* **What is needed**: Can you reproduce, word for word, the lines of the material below from the line holding "Реквизиты компании" to the line holding "Kleinfeldtor 3 x 2m Aluminium Profil", both included, while omitting the pictures?

(Extracted page text data)
-------

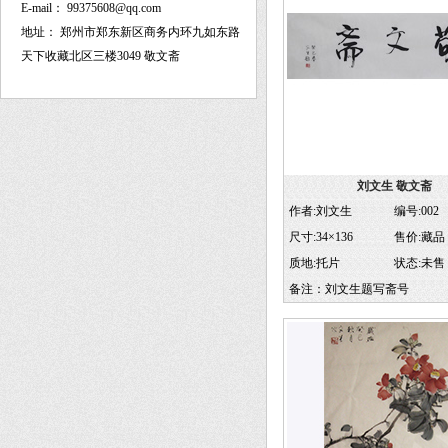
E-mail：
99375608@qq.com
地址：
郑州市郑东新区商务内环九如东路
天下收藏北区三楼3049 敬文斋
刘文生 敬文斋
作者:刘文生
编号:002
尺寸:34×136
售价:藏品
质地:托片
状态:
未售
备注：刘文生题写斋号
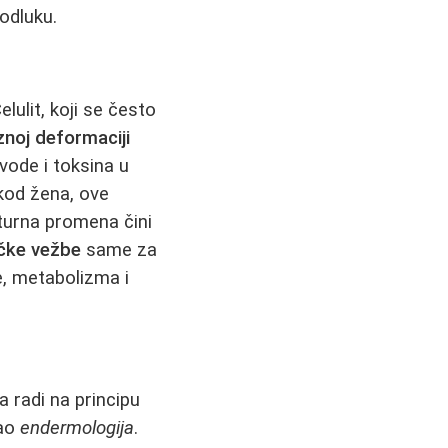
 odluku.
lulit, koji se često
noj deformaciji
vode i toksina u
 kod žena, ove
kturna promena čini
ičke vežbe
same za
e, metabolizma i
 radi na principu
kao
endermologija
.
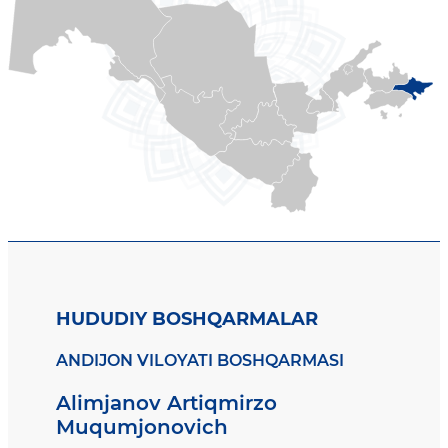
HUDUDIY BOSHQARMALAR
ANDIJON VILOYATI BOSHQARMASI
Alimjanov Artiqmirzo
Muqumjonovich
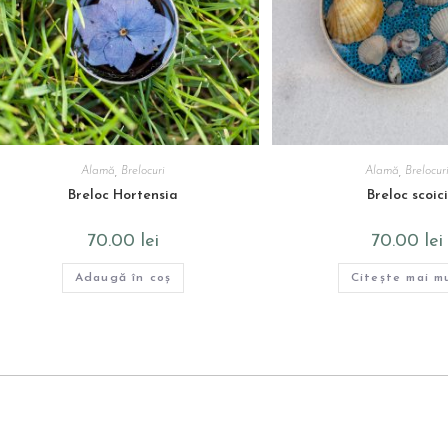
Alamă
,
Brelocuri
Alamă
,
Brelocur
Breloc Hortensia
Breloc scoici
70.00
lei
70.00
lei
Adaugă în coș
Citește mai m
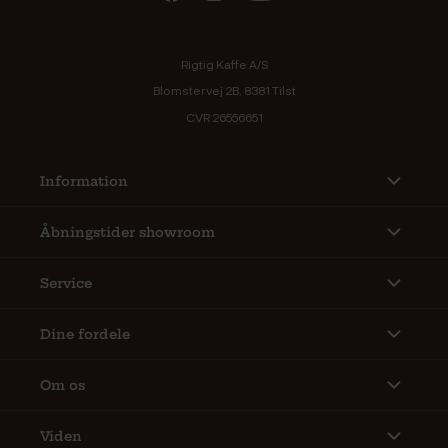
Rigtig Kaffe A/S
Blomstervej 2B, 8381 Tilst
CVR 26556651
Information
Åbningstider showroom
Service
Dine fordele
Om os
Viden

-------

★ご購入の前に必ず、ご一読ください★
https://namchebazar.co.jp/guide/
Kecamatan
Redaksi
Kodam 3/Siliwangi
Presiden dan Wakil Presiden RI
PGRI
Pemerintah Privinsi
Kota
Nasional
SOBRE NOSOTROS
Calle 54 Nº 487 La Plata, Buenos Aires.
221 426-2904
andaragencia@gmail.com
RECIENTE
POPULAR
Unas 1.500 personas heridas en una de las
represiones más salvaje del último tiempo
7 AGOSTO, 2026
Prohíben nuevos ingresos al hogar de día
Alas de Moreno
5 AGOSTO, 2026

-------

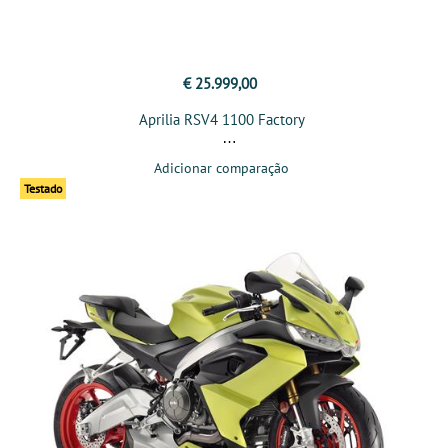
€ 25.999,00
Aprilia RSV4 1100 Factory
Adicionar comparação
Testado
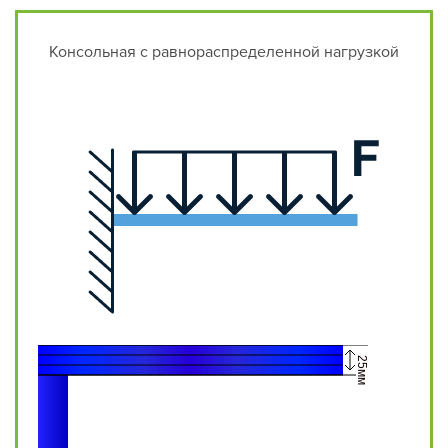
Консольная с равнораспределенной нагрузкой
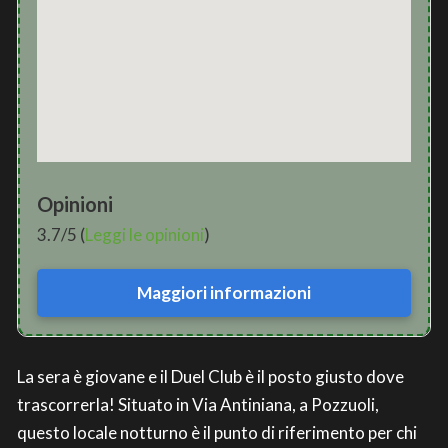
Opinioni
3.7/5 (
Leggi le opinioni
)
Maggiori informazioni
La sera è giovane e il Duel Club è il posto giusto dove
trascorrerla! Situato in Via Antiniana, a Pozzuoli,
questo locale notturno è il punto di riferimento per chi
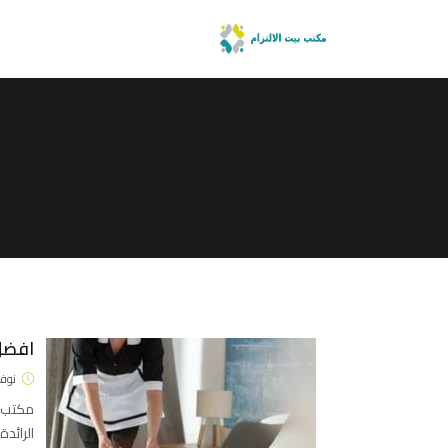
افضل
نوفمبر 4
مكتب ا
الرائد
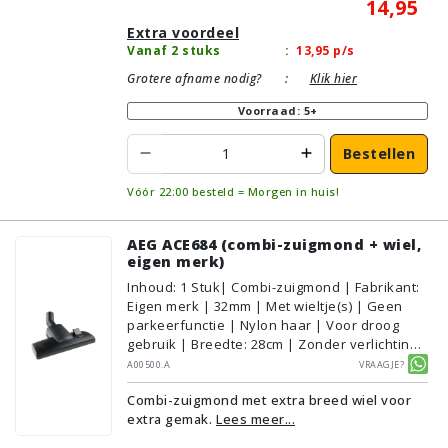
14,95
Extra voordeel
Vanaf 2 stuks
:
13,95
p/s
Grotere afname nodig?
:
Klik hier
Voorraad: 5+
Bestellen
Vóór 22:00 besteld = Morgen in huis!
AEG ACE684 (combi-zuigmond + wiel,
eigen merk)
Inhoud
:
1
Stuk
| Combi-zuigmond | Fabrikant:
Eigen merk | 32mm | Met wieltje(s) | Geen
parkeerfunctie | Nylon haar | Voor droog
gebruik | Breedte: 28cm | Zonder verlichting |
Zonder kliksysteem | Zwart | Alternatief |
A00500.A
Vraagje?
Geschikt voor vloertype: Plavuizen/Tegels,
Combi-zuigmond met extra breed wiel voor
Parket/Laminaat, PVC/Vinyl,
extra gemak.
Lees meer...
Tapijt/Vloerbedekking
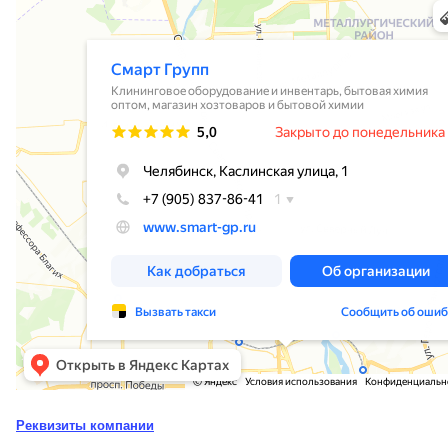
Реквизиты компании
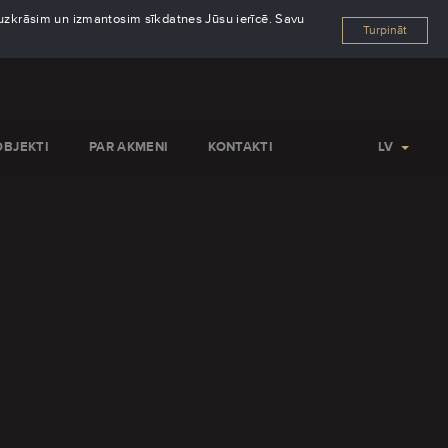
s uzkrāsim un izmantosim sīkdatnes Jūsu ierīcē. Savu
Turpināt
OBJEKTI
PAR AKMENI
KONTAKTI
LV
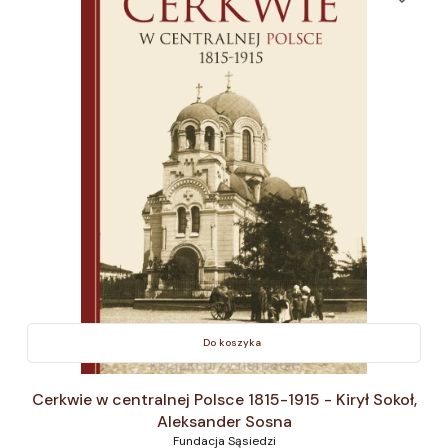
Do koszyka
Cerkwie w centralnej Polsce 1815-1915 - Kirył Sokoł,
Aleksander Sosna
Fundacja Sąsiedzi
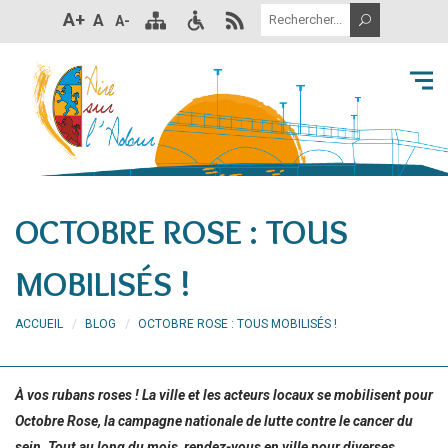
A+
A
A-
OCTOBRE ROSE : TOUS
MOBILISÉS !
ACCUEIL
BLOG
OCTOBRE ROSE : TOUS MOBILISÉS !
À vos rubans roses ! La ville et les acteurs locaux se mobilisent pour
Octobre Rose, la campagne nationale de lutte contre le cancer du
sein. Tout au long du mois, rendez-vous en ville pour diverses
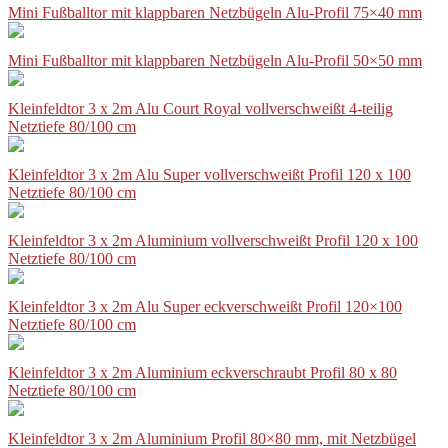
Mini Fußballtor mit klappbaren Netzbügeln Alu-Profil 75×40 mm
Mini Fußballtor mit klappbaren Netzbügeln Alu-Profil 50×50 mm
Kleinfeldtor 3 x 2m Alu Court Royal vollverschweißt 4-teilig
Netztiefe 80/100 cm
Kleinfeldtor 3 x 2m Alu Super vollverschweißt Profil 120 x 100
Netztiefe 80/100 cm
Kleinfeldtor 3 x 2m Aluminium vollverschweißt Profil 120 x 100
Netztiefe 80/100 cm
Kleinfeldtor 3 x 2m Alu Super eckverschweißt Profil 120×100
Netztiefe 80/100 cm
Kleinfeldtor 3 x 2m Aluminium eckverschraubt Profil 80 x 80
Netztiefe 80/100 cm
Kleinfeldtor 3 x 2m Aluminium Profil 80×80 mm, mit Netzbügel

-------

* **Response for this exercise**:
Реквизиты компании
s uzkrāsim un izmantosim sīkdatnes Jūsu ierīcē. Savu
Turpināt
OBJEKTI
PAR AKMENI
KONTAKTI
LV
Do koszyka
Cerkwie w centralnej Polsce 1815-1915 - Kirył Sokoł,
Aleksander Sosna
Fundacja Sąsiedzi
A+
A
A-
OCTOBRE ROSE : TOUS
MOBILISÉS !
ACCUEIL
BLOG
OCTOBRE ROSE : TOUS MOBILISÉS !
À vos rubans roses ! La ville et les acteurs locaux se mobilisent pour
Octobre Rose, la campagne nationale de lutte contre le cancer du
sein. Tout au long du mois, rendez-vous en ville pour diverses
Mini Fußballtor mit klappbaren Netzbügeln Alu-Profil 75×40 mm
Mini Fußballtor mit klappbaren Netzbügeln Alu-Profil 50×50 mm
Kleinfeldtor 3 x 2m Alu Court Royal vollverschweißt 4-teilig
Netztiefe 80/100 cm
Kleinfeldtor 3 x 2m Alu Super vollverschweißt Profil 120 x 100
Netztiefe 80/100 cm
Kleinfeldtor 3 x 2m Aluminium vollverschweißt Profil 120 x 100
Netztiefe 80/100 cm
Kleinfeldtor 3 x 2m Alu Super eckverschweißt Profil 120×100
Netztiefe 80/100 cm
Kleinfeldtor 3 x 2m Aluminium eckverschraubt Profil 80 x 80
Netztiefe 80/100 cm
Kleinfeldtor 3 x 2m Aluminium Profil 80×80 mm, mit Netzbügel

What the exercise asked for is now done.